_练习题目 1_: 在这段SQL练习代码中,开头注释写明的使用环境是什么?
_练习题目 2_: 请从这段SQL练习代码停下的地方接着往下写。

_展示文本_:
○ ○ ○ ○ ○ ○ ○

作者:数据开发小胡同学
链接:https://www.zhihu.com/question/486712700/answer/2424239325
来源:知乎
著作权归作者所有。商业转载请联系作者获得授权,非商业转载请注明出处。
/*
* 复杂sql练习
* 2022-04-01
*author:Rabin
*address:shanghai
*题目来源:https://zhuanlan.zhihu.com/p/38354000,作者:猴子数据分析
使用环境:sqlserver
*
*学生表:student(学号,学生姓名,出生年月,性别)
成绩表:score(学号,课程号,成绩)
课程表:course(课程号,课程名称,教师号)
教师表:teacher(教师号,教师姓名)
*/
-- 一、创建数据库和表
-- 1、学生表
CREATE table student (
sid int,--学号
sname varchar(20),--姓名
sbirth varchar(20), --出生日期
sgender varchar(20)--性别
);
INSERT into student values (0001,'猴子','1989-01-01','男'),(0002,'猴子','1990-12-21','女'),(0003,'马云','1991-12-21','男'),(0004,'王思聪','1990-05-20','男');
SELECT * from student ;
-- 2.创建学生成绩表
create table score (
sid int ,--学号
scoure int,--课程号
sscore int, --成绩
primary key (sid,scoure)
);
INSERT into score values (0001,0001,80),(0001,0002,90),(0001,0003,99),(0002,0002,60),(0002,0003,80),(0003,0001,80),(0003,0002,80),(0003,0003,80);
SELECT * from score ;
-- 创建课程表
create table course (
scoure int ,--课程号
cname varchar(20),--课程名称
cteacher int
);
INSERT into course values (001,'语文',0002),(0002,'数学',0001),(0003,'英语',0003);
SELECT * from course ;
--创建教师表
create table teacher(
cteacher int,--教师号
tname varchar (20)

○ ○ ○ ○ ○ ○ ○

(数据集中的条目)
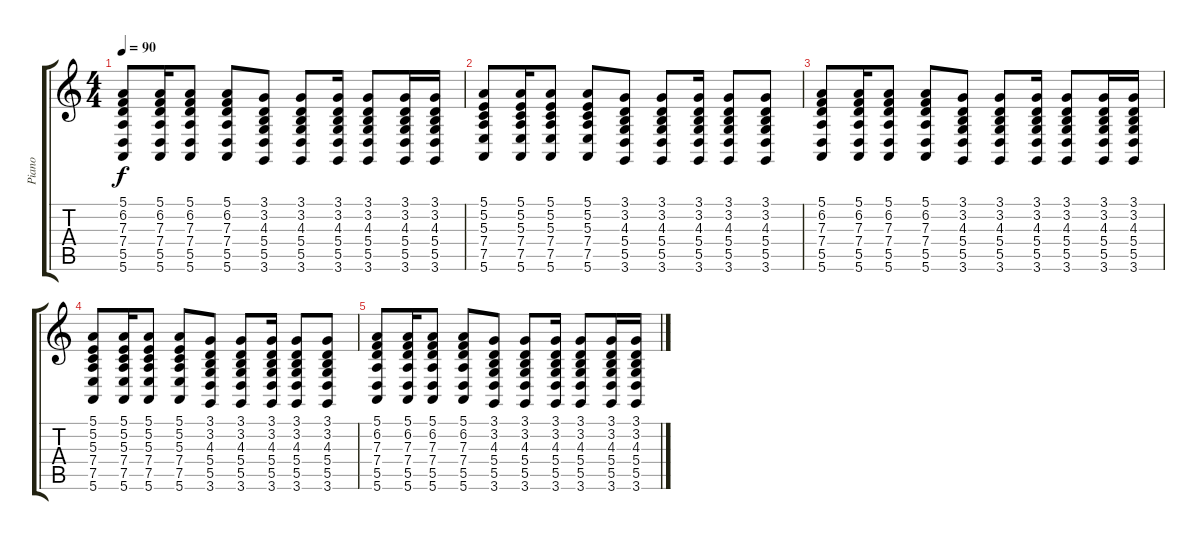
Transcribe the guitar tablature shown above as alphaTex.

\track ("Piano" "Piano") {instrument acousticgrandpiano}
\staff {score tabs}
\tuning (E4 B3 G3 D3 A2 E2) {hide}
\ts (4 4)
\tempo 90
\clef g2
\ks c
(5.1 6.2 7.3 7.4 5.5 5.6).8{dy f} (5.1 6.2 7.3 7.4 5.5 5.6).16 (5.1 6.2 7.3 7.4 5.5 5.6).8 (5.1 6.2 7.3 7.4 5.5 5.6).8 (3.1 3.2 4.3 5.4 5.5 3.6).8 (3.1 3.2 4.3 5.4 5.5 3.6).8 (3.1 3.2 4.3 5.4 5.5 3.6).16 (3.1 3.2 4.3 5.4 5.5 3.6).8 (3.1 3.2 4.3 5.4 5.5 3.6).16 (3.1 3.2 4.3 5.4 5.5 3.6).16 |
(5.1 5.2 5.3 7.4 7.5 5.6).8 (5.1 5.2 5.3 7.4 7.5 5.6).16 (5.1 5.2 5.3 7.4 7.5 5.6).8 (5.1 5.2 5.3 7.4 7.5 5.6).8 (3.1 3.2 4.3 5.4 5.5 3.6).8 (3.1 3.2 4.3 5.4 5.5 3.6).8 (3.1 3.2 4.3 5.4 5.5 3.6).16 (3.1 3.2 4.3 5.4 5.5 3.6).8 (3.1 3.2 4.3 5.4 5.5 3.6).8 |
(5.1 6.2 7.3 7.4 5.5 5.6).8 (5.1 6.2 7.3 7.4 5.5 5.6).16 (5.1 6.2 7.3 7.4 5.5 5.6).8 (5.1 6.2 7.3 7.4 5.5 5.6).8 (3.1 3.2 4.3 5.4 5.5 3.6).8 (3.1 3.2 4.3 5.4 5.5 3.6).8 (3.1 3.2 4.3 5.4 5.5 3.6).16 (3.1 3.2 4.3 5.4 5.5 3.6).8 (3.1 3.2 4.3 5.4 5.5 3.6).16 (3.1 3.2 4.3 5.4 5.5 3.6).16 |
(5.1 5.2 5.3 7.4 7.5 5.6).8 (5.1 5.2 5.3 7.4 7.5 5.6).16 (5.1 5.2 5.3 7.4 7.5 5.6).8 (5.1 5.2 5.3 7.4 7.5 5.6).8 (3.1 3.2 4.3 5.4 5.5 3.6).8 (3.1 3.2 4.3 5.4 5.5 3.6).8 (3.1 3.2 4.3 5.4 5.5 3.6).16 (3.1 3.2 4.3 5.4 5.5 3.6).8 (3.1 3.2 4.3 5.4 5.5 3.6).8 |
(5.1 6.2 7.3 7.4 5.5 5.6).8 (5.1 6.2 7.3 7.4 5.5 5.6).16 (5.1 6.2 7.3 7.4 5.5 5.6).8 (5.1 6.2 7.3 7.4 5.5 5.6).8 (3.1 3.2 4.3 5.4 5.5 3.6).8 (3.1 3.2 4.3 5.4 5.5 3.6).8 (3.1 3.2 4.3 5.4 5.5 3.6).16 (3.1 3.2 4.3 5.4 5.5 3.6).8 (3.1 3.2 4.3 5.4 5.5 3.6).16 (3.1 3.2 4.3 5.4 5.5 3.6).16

○ ○ ○ ○ ○ ○ ○

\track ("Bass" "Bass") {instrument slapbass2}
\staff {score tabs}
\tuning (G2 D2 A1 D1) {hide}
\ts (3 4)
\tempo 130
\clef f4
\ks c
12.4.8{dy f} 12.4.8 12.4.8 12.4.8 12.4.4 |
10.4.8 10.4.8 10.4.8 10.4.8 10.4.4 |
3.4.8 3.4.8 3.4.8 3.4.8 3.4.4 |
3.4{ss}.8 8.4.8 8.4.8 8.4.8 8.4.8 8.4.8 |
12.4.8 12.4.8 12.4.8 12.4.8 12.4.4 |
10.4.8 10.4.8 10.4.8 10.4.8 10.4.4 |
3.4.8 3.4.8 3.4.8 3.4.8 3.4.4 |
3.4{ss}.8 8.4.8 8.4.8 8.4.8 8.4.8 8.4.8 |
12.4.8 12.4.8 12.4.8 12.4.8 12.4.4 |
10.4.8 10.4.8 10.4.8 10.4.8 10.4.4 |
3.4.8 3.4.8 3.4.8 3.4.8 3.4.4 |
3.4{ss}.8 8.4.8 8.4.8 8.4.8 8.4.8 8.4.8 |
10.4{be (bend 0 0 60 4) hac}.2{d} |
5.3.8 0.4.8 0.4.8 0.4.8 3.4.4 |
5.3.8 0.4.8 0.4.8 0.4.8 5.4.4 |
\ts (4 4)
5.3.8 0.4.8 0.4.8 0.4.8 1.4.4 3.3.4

○ ○ ○ ○ ○ ○ ○

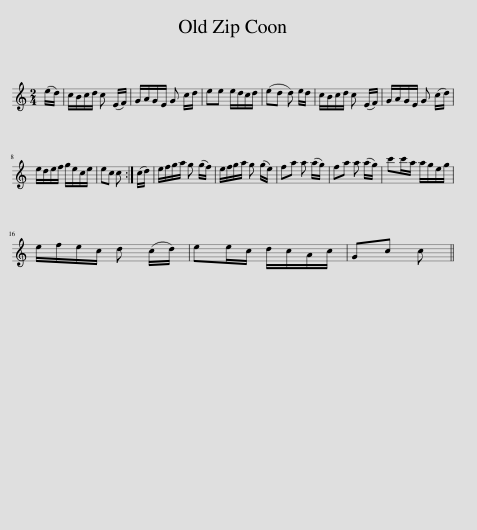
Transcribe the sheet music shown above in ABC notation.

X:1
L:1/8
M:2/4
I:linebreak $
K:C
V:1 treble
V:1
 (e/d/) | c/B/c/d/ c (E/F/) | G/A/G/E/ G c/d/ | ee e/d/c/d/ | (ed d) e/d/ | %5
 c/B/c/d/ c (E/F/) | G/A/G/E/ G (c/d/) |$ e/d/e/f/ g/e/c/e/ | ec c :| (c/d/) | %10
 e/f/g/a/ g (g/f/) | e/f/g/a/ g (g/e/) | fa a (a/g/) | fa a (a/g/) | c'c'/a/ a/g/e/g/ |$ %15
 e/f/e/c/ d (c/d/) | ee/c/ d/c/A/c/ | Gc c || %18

○ ○ ○ ○ ○ ○ ○

_任务回答 1_: 使用环境是sqlserver。

_任务回答 2_:
);
INSERT into teacher values (0001,'孟扎扎'),(0002,'马化腾'),(0003,null),(0004,'');
SELECT * from teacher ;
-- 1、查询姓“猴”的学生名单
SELECT * from student s where s.sname like '猴%';
-- 1.1查询姓名中最后一个字是猴的学生名单
SELECT * from student s where s.sname like '%猴';
-- 1.2查询姓名中带猴的学生名单
SELECT * from student s where s.sname like '%猴%';
-- 1.3、查询姓“孟”老师的个数
SELECT count(*) from student s where s.sname like '孟%';
--2、查询课程编号为“0002”的总成绩
SELECT sum(s.sscore) from course c join score s on c.scoure =s.scoure where c.scoure =002 ;
-- 2.1、查询选了课程的学生人数
SELECT count( DISCONNECT s.sid) from score s;
-- 3、查询各科创建最高和最低分数
SELECT scoure , max(sscore),min(sscore) from score group by scoure ;
-- 3.1、查询每门课程被选修学生数
SELECT * from course ;
SELECT s.scoure,count(*) from score s join course c on s.scoure =c.scoure group by s.scoure ;
-- 3.2、查询男生,女生人数
SELECT sgender , count(*) from student group by sgender ;
-- 4、查询平均成绩大于70分学生的学号和平均成绩
SELECT s.sid ,AVG(s.sscore) from score s group by s.sid HAVING AVG(s.sscore)>70 ;
-- 4.1、查询至少选修两门课程的学生学好
SELECT s.sid,count(s.scoure)from score s group by s.sid HAVING count(s.scoure)>=2;
-- 4.2、查询同名同性学生名单并统计同名人数
SELECT count(*),s2.sname FROM student s2 group by s2.sname HAVING count(*)>1;
-- 4.3、查询不及格的课程并按课程号从大到小排列
SELECT s.scoure,s.sscore from score s where s.sscore <60 ORDER BY s.scoure
-- 4.4、查询每门课程的平均成绩,结果按平均成绩升序排序,平均成绩相同时,按课程号降序排列
SELECT s2.scoure,AVG(s2.sscore) from score s2 group by s2.scoure ORDER by avg(s2.sscore),s2.scoure DESC ;
SELECT * from score s ;
-- 4.5、检索课程编号为“0004”且分数小于60的学生学号,结果按按分数降序排列
SELECT s.sid ,s.sscore from score s where s.sid =004 and s.sscore <60 ORDER BY s.sscore DESC ;
SELECT * from score s ;
SELECT * from course c ;
--4.6、统计每门课程的学生选修人数(超过2人的课程才统计)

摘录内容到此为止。